All that should appear is the line containing "mar 2015: 46000 -> 40174" and the lines after it in the records below, each reproduced exactly.

■ Exercise inputs ■
▼▼▼

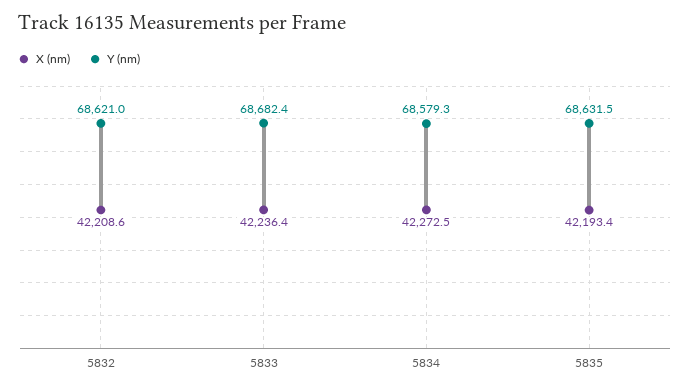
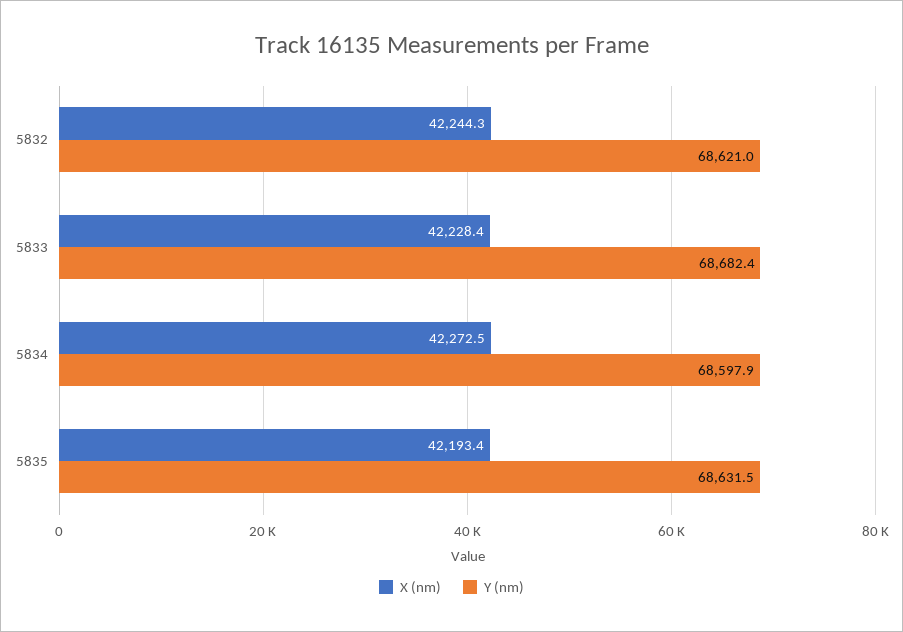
X (nm), 5832: 42208.6 -> 42244.3
X (nm), 5833: 42236.4 -> 42228.4
Y (nm), 5834: 68579.3 -> 68597.9

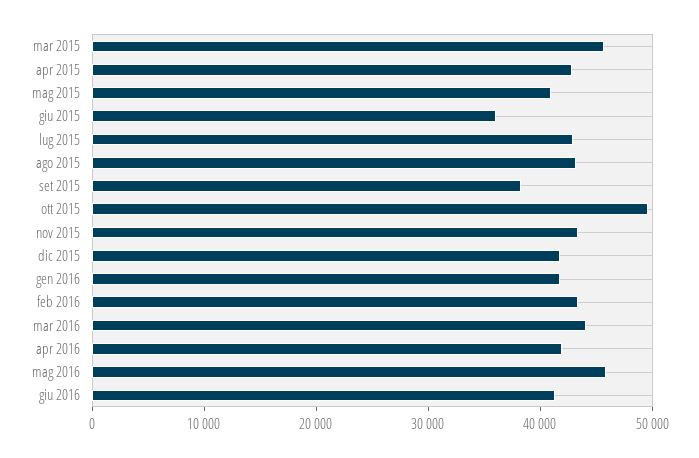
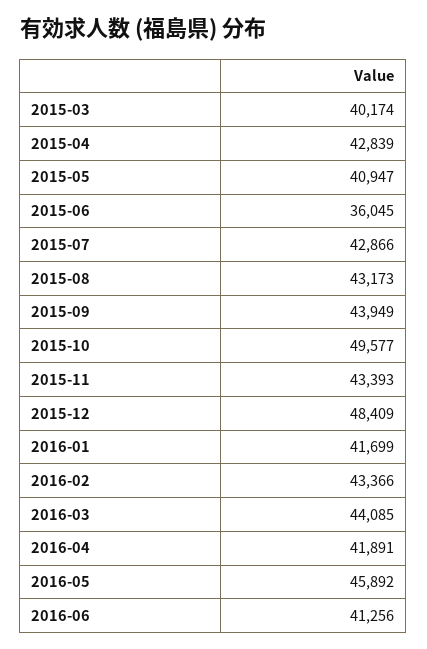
mar 2015: 46000 -> 40174
set 2015: 38000 -> 43949
dic 2015: 42000 -> 48409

▲▲▲

■ The answer ■
mar 2015: 46000 -> 40174
set 2015: 38000 -> 43949
dic 2015: 42000 -> 48409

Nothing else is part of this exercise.